Request:
Repeat the records below verbatim and include no pictures.

Photos with camera intrinsics

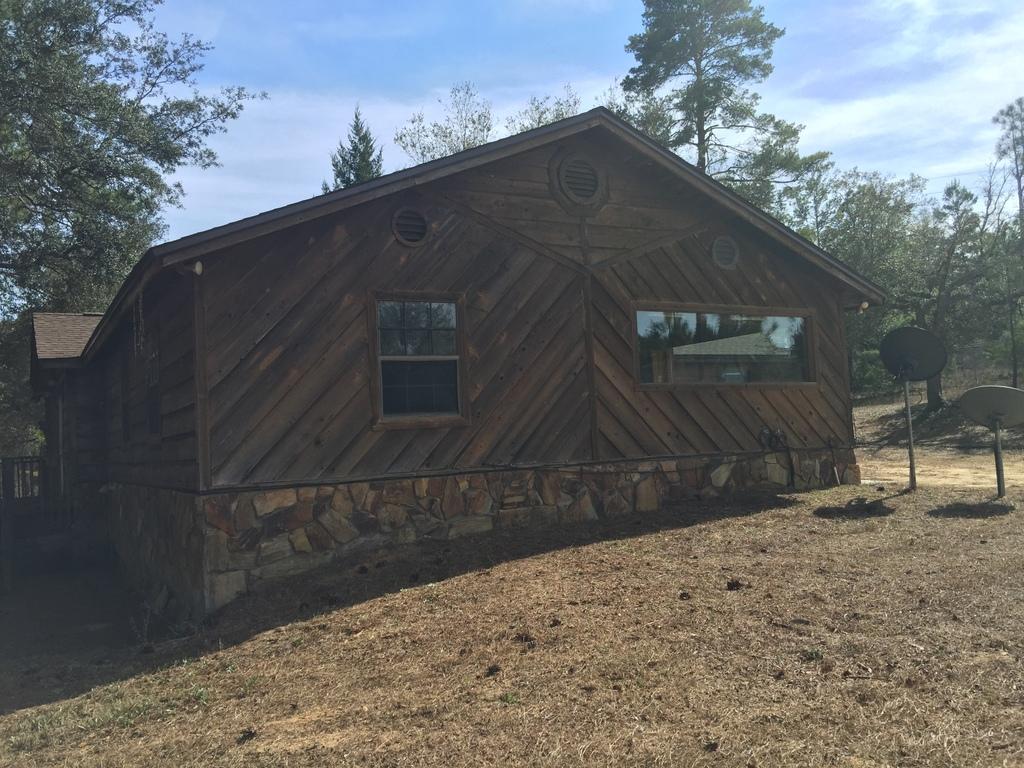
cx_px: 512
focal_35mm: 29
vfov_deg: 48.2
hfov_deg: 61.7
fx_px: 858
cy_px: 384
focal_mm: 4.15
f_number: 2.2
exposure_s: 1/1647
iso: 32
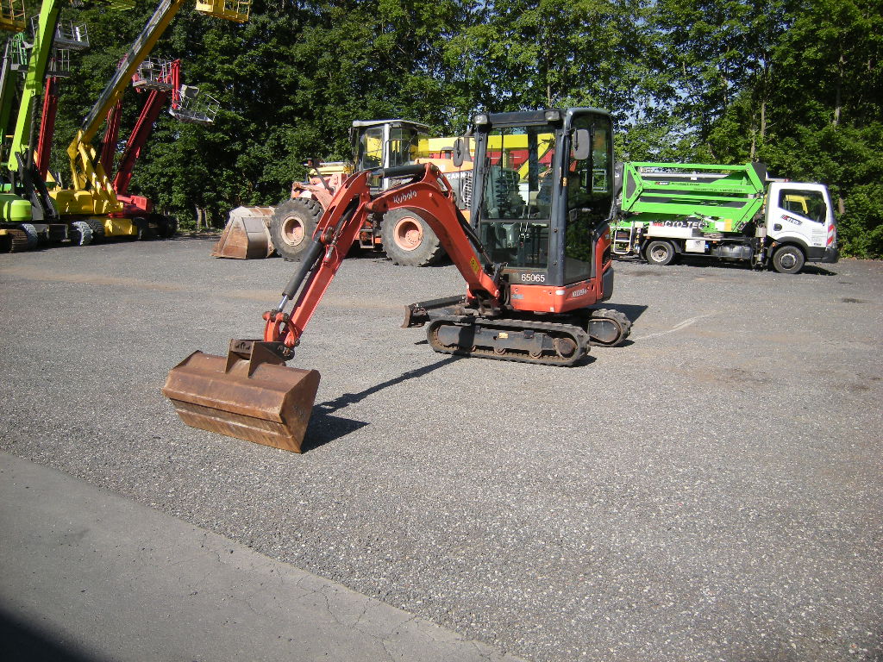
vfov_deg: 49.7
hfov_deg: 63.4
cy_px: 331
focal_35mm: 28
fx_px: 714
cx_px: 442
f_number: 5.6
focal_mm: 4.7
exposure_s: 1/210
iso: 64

Solution for this exercise:
cx_px: 512
focal_35mm: 29
vfov_deg: 48.2
hfov_deg: 61.7
fx_px: 858
cy_px: 384
focal_mm: 4.15
f_number: 2.2
exposure_s: 1/1647
iso: 32
vfov_deg: 49.7
hfov_deg: 63.4
cy_px: 331
focal_35mm: 28
fx_px: 714
cx_px: 442
f_number: 5.6
focal_mm: 4.7
exposure_s: 1/210
iso: 64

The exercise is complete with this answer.